For the second time in less than half an hour, I head out into the cold dark night. We start down the deserted block towards my house, taking the long route on Woodward Heights rather than cutting through St. Mary’s Field. Which totally creeps me out—especially at night. When we come to Battelle, I’m about to make a right and continue down to Shevlin. Which saying it right now sounds totally stupid to me…What’s a Shevlin, anyways?

“Thanks for walking me halfway,” I tell Audrey. Though I can barely hear myself over the Def Leppard blaring from the White Cutlass that’s just stopped at the red light on the corner.

That’s when I hear, “Hey, Faggot!” And I see Fuck Face Craig Gershrowski hanging his head out the back window, totally wasted. “Wanna suck my dick?”

Of course, I ignore him. I don’t know who he’s with or who’s driving the car. All I know is…Once the light turns green, they’re gone in a squeal of burning Goodyears.

“Fuck you!” Audrey shouts after them, hot breath clouding the cold air. Then she turns to me, fire in her eyes matching her fire-red hair. “When are you gonna grow some balls and stand up to that kid? He’s an 8th grader, for chris’sakes!”

“I know…”

“You want me to kick his ass for you?” she offers. “You know I will.”

“No, thanks.” Even though I’d pay money to see that happen. For now, I’ll just continue to avoid conflict rather than deal with it. Which is one thing I’ve gotten good at.

Like if somebody cuts in front of me in the Lunch Line, I’ll act like I don’t even notice it. Especially if it’s some Jock Jerk. Or if somebody accidentally-on-purpose bumps into me in the hallway between classes, I’ll keep on walking like I don’t even notice it. Especially if it’s some Jock Jerk. Or if somebody happens to be parading around naked in the locker room after Gym, I’ll continue changing my clothes like I don’t even notice it. Especially if it’s some Jock Jerk.

“There’s gotta be a way for you to get back at that Fuck Face,” Audrey muses.

“Let me know when you figure it out,” I reply.

To which she sighs, “Oh, Jackie…What am I gonna do with you?”

To which I say nothing.

On the off chance that Brad’s right and Audrey does have a crush on me, I’d hate to lead her on. I mean, it’s not that I don’t like her. I just don’t like her-like her. In that way.

I’m about to start off when Audrey stops me. “Where’s my hug?”

Suddenly, I’m engulfed in a sea of Suave strawberries. I have no other choice but to return her embrace. Though not too enthusiastically. Again, no leading the Poor Girl on.

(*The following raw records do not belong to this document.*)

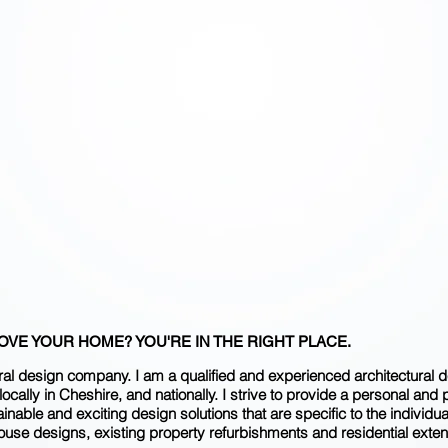
​ "THE
NOT T
T
VE YOUR HOME? YOU'RE IN THE RIGHT PLACE.
al design company. I am a qualified and experienced architectural des
ocally in Cheshire, and nationally. I strive to provide a personal and 
nable and exciting design solutions that are specific to the individua
ouse designs, existing property refurbishments and residential exten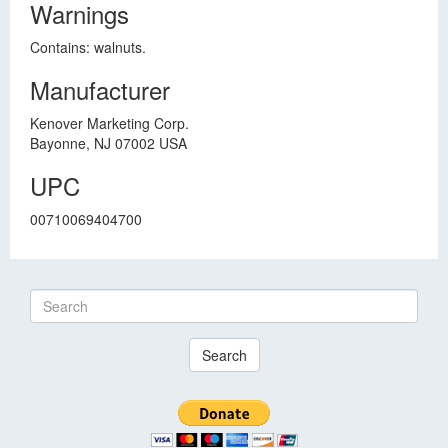
Warnings
Contains: walnuts.
Manufacturer
Kenover Marketing Corp.
Bayonne, NJ 07002 USA
UPC
00710069404700
Search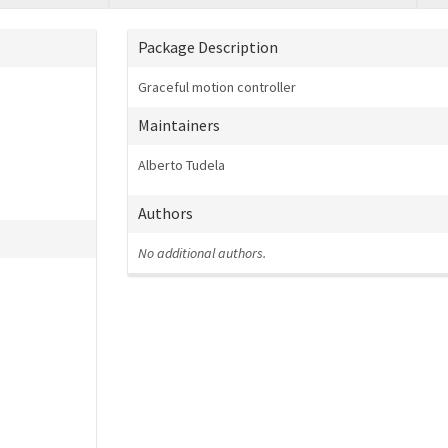
Package Description
Graceful motion controller
Maintainers
Alberto Tudela
Authors
No additional authors.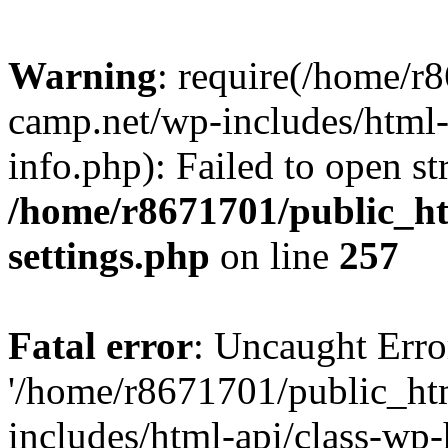
Warning
: require(/home/r
camp.net/wp-includes/html-
info.php): Failed to open st
/home/r8671701/public_h
settings.php
on line
257
Fatal error
: Uncaught Erro
'/home/r8671701/public_ht
includes/html-api/class-wp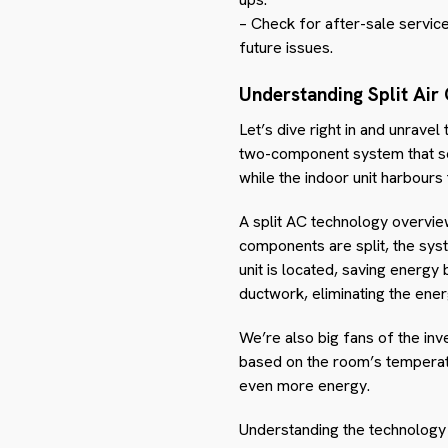
– Check for after-sale service
future issues.
Understanding Split Air
Let’s dive right in and unravel
two-component system that se
while the indoor unit harbours
A split AC technology overvie
components are split, the sys
unit is located, saving energy
ductwork, eliminating the ene
We’re also big fans of the inv
based on the room’s temperatu
even more energy.
Understanding the technology 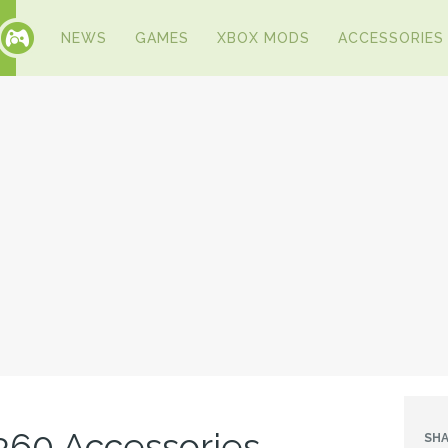
NEWS
GAMES
XBOX MODS
ACCESSORIES
360 Accessories
SHA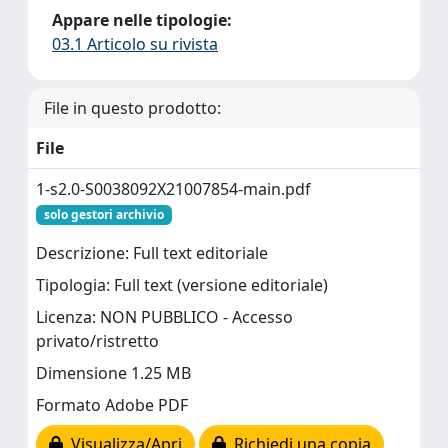
Appare nelle tipologie:
03.1 Articolo su rivista
File in questo prodotto:
File
1-s2.0-S0038092X21007854-main.pdf
solo gestori archivio
Descrizione: Full text editoriale
Tipologia: Full text (versione editoriale)
Licenza: NON PUBBLICO - Accesso
privato/ristretto
Dimensione 1.25 MB
Formato Adobe PDF
Visualizza/Apri
Richiedi una copia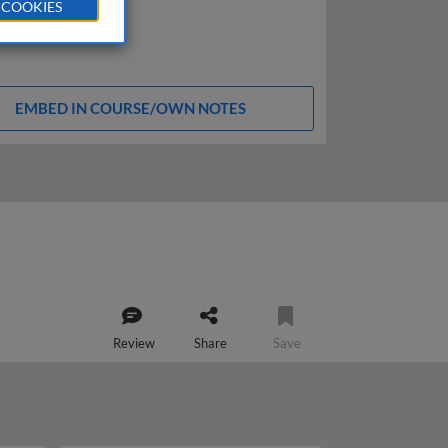
 COOKIES
EMBED IN COURSE/OWN NOTES
Review
Share
Save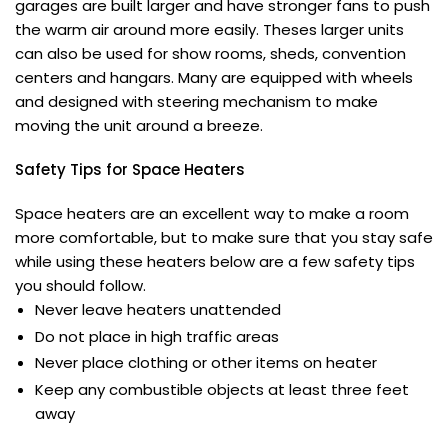
garages are built larger and have stronger fans to push
the warm air around more easily. Theses larger units
can also be used for show rooms, sheds, convention
centers and hangars. Many are equipped with wheels
and designed with steering mechanism to make
moving the unit around a breeze.
Safety Tips for
Space Heaters
Space heaters are an excellent way to make a room
more comfortable, but to make sure that you stay safe
while using these heaters below are a few safety tips
you should follow.
Never leave heaters unattended
Do not place in high traffic areas
Never place clothing or other items on heater
Keep any combustible objects at least three feet
away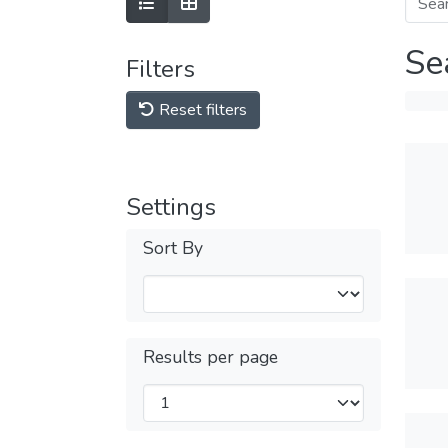
Se
Filters
Reset filters
Settings
Sort By
Results per page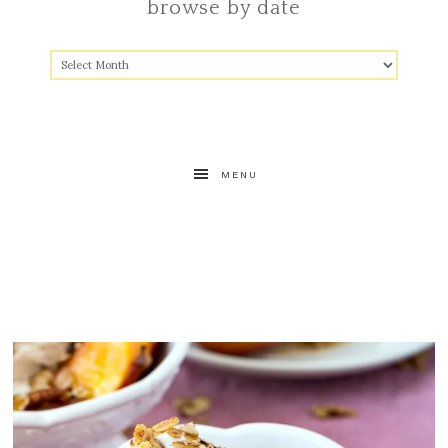
browse by date
MENU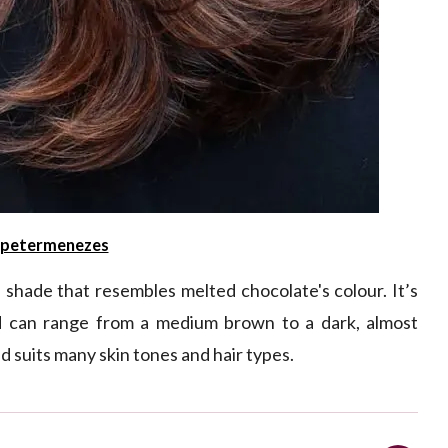
petermenezes
 shade that resembles melted chocolate's colour. It’s
d can range from a medium brown to a dark, almost
nd suits many skin tones and hair types.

“I’m so glad we’re friends,” she says softly in my ear.

Again, I say nothing.

Audrey kisses me on the cheek. Like she used to back in Kindergarten during Free Time. “Call me tomorrow,” she orders. “Make it sooner than later.”

Which reminds me…

With thoughts of Rex Smith and Denise Miller, I free myself from Audrey’s embrace. Then I sprint down the block, arriving home just in time to turn on WKBD-TV, stick a blank VHS tape in the old VCR, and hit REC.

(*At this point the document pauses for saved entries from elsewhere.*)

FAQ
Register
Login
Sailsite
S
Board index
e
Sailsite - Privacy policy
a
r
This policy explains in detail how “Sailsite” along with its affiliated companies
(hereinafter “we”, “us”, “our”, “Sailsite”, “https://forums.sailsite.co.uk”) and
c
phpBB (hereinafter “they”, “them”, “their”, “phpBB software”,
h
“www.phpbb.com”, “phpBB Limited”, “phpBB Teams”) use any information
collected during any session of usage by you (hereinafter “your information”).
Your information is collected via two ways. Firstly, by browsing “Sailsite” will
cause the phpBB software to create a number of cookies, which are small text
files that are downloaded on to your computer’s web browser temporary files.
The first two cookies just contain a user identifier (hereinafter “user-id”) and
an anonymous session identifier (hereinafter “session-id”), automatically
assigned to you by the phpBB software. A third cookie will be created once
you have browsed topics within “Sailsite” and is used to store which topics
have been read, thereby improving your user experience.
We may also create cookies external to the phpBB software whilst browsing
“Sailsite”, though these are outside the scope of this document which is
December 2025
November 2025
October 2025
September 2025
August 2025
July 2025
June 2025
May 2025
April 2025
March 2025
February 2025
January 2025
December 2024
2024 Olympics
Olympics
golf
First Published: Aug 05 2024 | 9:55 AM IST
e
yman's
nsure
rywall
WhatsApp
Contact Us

The sound of applause fills my ears as Michael Skye takes to the Shopping Mall stage before the cheering crowd of late-’70s teenagers. And who do I see sporting a shoulder-length crimped hairdo complete with topknot, singing backup and playing tambourine? None other than Fran from The Great Space Coaster… I had no idea she was really an actor!

So what if the song Rex Smith is singing sounds kind of cheesy? So what if he’s poured himself into these totally tight Jordache jeans with these ridiculous looking suspenders? So what if his white T-shirt sparkles with silver glitter, the words The Skye Band printed in funky late-’70s style script? It’s really him…After all these years!

“Good things come to those who wait.”